:: Your objective ::
Each line starting at the one that contains "(176, 191) none -> (258, 284) //" and ending at the one that contains "[38,51,221,68] MicroProfile Samples" must be returned exactly, and the rest of the listing is left out.

:: Task input ::
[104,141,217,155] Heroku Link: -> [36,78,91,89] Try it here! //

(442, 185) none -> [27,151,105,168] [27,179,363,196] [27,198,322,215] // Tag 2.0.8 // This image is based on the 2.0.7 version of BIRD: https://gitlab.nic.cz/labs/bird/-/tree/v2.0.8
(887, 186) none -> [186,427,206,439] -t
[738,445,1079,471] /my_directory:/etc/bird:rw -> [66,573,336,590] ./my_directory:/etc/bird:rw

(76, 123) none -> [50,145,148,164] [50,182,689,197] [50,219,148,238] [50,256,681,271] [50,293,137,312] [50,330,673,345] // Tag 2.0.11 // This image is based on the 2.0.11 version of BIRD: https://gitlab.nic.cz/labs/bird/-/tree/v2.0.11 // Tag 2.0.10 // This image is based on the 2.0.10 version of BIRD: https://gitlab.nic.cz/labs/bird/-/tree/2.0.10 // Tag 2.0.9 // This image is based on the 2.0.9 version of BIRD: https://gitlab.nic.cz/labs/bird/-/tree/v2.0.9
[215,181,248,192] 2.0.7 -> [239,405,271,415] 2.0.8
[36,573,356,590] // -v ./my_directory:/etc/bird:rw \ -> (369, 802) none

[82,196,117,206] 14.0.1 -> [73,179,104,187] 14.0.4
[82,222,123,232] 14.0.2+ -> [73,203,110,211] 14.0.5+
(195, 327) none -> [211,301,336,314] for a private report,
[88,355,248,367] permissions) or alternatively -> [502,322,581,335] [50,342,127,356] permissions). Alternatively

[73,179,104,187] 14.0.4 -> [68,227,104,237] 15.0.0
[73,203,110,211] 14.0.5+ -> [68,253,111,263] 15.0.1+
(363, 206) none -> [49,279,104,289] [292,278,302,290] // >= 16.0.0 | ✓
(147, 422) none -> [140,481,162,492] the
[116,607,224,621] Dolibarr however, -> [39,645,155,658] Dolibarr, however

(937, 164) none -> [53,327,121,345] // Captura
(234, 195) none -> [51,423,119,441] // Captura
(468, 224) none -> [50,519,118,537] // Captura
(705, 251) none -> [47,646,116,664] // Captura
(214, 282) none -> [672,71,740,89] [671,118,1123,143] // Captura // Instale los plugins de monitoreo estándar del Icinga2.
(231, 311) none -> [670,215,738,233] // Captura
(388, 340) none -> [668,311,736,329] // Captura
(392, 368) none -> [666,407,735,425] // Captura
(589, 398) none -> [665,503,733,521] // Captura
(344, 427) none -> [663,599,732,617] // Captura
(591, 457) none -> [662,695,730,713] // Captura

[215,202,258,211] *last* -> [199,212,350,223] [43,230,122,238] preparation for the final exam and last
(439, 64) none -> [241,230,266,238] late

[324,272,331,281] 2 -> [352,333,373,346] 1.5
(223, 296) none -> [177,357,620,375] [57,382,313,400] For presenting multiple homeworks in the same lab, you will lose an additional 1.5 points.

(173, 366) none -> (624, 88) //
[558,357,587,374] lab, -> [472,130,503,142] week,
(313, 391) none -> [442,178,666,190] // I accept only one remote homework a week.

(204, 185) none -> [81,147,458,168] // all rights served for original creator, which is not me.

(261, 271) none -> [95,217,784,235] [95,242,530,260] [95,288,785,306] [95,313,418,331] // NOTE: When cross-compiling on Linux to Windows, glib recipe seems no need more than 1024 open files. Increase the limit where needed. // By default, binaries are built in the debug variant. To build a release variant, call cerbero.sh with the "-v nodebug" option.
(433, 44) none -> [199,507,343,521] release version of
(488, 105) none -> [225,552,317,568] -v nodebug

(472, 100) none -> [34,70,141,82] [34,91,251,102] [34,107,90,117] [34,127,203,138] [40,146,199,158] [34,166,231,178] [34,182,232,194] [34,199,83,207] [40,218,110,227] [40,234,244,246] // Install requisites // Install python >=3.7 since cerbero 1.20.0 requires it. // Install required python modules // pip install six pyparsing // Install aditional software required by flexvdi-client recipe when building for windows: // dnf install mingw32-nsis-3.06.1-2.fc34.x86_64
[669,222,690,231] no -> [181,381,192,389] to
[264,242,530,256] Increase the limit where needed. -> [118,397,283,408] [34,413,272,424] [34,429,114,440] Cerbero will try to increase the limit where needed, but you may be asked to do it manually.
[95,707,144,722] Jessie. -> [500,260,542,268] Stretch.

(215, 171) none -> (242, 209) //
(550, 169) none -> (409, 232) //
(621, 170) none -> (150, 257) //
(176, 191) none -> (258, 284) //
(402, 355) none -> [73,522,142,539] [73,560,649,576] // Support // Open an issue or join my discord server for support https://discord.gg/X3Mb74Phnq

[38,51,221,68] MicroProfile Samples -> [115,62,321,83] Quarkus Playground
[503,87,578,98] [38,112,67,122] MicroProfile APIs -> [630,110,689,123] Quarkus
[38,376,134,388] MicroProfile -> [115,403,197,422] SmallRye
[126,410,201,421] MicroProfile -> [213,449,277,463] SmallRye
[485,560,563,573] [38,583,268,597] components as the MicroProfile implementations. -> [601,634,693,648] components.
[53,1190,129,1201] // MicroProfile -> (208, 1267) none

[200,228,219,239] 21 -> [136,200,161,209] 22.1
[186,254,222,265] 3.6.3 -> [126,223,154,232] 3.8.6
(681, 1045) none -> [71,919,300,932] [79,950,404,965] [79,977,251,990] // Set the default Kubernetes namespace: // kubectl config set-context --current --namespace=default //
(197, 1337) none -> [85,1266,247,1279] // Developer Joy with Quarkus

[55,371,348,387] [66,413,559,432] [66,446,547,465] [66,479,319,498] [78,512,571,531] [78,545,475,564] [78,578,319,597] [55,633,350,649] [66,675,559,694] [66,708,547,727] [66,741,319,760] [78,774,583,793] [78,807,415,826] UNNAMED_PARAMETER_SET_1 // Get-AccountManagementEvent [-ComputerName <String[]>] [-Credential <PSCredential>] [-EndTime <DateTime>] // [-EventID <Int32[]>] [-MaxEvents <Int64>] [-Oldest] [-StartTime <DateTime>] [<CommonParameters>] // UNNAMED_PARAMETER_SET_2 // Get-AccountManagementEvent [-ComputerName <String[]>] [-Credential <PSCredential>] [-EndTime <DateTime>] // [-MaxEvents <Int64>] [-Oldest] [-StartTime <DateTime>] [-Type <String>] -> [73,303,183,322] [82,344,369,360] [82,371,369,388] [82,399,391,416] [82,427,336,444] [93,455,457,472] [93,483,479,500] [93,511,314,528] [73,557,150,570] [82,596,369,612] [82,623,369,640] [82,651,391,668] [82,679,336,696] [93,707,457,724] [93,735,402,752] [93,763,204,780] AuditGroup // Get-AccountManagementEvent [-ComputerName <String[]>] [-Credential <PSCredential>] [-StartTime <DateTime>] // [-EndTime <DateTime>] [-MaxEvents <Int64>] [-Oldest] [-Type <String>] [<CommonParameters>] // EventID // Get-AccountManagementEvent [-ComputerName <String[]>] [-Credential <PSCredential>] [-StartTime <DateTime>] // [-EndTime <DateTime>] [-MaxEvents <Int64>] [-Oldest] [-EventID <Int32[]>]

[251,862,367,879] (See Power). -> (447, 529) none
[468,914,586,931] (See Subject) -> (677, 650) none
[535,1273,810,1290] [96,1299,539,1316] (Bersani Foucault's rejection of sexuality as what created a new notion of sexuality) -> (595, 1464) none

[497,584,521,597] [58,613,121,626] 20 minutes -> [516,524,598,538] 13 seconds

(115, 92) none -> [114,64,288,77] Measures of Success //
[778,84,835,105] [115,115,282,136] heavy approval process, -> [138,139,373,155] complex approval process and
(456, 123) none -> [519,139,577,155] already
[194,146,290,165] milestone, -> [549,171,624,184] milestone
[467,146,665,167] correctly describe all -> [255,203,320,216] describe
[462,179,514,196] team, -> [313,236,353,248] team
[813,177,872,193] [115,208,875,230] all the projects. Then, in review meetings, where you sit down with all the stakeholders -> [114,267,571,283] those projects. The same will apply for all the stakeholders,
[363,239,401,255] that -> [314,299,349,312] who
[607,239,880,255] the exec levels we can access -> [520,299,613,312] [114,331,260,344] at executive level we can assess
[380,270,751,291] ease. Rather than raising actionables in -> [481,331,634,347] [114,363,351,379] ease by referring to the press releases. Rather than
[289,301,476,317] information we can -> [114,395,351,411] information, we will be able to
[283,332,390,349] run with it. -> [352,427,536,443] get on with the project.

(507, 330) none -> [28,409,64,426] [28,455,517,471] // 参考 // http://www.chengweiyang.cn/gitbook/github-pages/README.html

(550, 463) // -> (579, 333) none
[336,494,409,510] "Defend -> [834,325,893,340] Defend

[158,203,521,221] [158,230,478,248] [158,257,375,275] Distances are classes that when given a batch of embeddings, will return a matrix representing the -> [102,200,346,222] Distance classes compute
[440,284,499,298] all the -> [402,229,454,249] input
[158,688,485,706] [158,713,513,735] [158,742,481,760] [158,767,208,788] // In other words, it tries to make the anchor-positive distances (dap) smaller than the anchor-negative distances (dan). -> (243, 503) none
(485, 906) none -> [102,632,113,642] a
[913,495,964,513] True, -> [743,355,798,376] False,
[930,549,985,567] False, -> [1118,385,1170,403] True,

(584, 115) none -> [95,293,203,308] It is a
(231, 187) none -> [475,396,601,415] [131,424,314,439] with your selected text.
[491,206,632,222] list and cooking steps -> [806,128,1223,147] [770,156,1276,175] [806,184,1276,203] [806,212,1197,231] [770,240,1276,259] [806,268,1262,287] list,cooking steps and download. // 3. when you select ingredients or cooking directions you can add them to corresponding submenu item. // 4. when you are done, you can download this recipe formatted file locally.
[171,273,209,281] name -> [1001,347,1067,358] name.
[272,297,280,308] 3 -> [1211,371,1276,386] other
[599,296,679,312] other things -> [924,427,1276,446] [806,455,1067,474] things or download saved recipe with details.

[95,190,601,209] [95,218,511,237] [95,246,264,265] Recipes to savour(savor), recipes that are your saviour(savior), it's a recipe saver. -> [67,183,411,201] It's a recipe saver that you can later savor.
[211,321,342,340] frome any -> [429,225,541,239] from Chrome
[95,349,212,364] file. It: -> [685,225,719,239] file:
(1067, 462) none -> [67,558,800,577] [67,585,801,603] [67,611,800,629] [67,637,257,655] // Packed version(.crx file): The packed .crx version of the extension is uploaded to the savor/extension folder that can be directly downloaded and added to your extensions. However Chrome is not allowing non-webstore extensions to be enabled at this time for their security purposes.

:: Expected answer ::
(176, 191) none -> (258, 284) //
(402, 355) none -> [73,522,142,539] [73,560,649,576] // Support // Open an issue or join my discord server for support https://discord.gg/X3Mb74Phnq

[38,51,221,68] MicroProfile Samples -> [115,62,321,83] Quarkus Playground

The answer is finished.